The Near East enjoys a rich musical heritage with many unique musical instruments not found in the West. Some Western instruments have been adapted by Easterners, however, due to the use of microtones, not all Western instruments can be adapted to Eastern music.

The following is a list of the most commonly used instruments in Near Eastern music. Other instruments exist, but the following list is summarizes the instruments most often used to play music for Near Eastern Dance.

Dumbek or Darbukka: The universal drum of the Near East, shaped like an hour-glass. Traditionally it was made of clay with a fish skin (in Egypt) or goat skin head. Now dumbeks are made of cast aluminum with vinyl heads, although the traditional clay ones are still easily available. The drum is held across the lap and played with both hands.

Riqq: A tambourine made from a round wooden frame with small cymbals set into the sides. A fish skin head was traditional, but riqqs are now made of aluminum with plastic heads as well. The riqq is played with much more finesse than the Western tambourine. It is a true musical instrument capable of complex rhythms.

Bendir: A wooden frame drum with a deep mellow sound. Traditional bendirs were headed with Goat or cow skin, however, plastic is the most common head now. The bendir is most commonly held with the left hand and struck with the right.

Tabl Beledi or Davul: A two headed drum played with one large and one small stick, the Tabl Beledi is used throughout North Africa and the Davul is used in Asia Minor, Anatolia, and Kurdestan. The drum is usually strapped on and played while standing, walking, or even dancing. This is a loud drum associated with folk music, festivals, parades, weddings, etc.

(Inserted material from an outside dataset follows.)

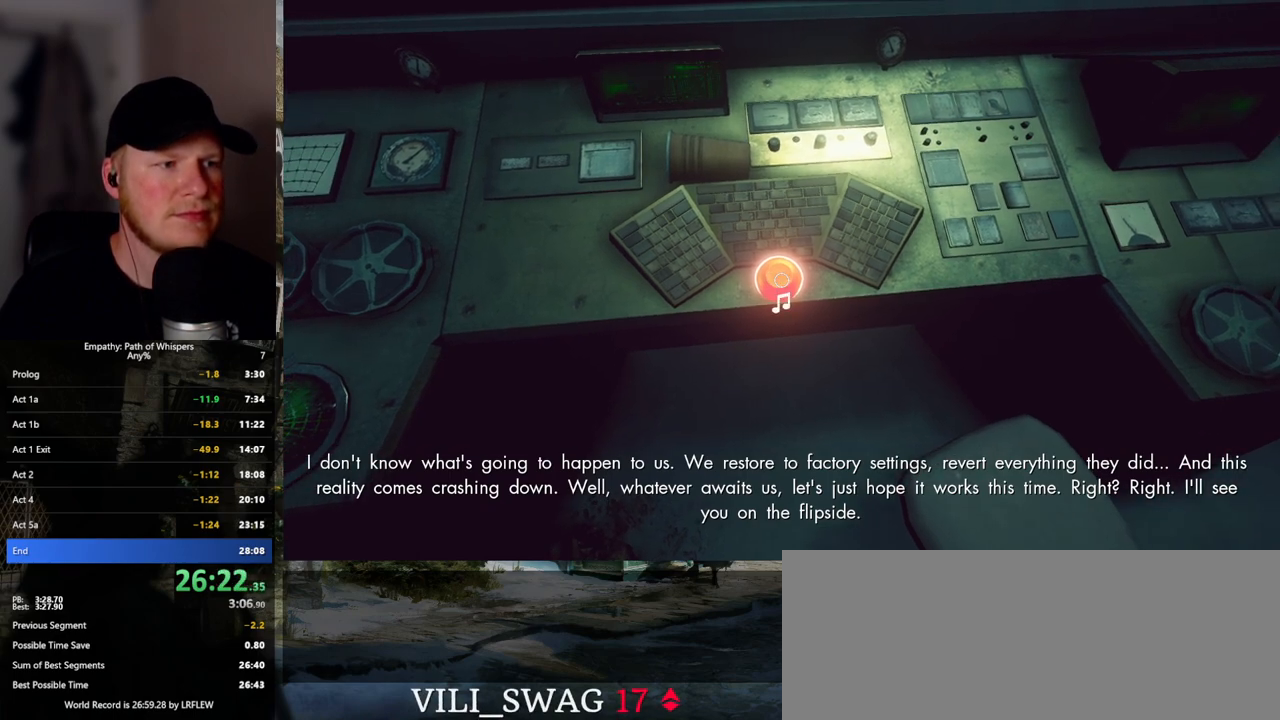
{"keys": [], "mouse": ["left"], "events": [[67, "mouse_left", "down"], [167, "mouse_left", "up"], [217, "mouse_left", "down"], [267, "mouse_left", "up"], [367, "mouse_left", "down"], [467, "mouse_left", "up"], [500, "mouse_left", "down"]]}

Oud: A stringed instrument used throughout the Near East, the oud is the precursor of the European lute. The oud has a bulbous laminated wood body with a short, wide fretless neck. Eleven gut (or plastic) strings are arranged in double courses with the lowest note being single. Strummed with an Eagle feather in the past, the oud is now played with a long flexible plastic pick. (photo courtesy of Dan Eshoo Sr.)

Kanun: The pre-courser to the piano, the kanun is a multi-stringed instrument similar to a zither or harp with a sound box. The kanun is used throughout the Near East, however, there are differences between Arabic and Turkish kanuns. A trapezoidal flat wooden sound box forms the base of the kanun, additionally, a skin drum forms part of the sound box which creates the kanun's characteristic resonant sound. Across the base and supported by bridges are strung multiple courses of strings. Strings are plucked with metal and plastic finger picks. The strings are tuned with a tuning key. Additionally, at the end of each string is a series of small levers called mandals. The number of mandals in the up or down position renders the note as one coma sharp, two comas sharp, etc. Not surprisingly, the kanun is considered the most difficult and complex of all Near Eastern instruments

Electric Bass: With the advent of modern fusion, fretless electric bass guitars are often being used by Egyptian and Lebanese musicians.

Saz: Primarily a Turkish instrument used throughout Asia Minor, Anatolia, and parts of Central Asia, the saz is a long-necked lute with a gourd-shaped body. It has 7 metal strings arranged in two double and one triple course. The saz has movable frets. Different sized sazes are called cura saz (smallest), baglama saz (regular size) and divan saz (largest size). The saz is used in both Folkloric and Art music. (Photo courtesy of Daniel Eshoo)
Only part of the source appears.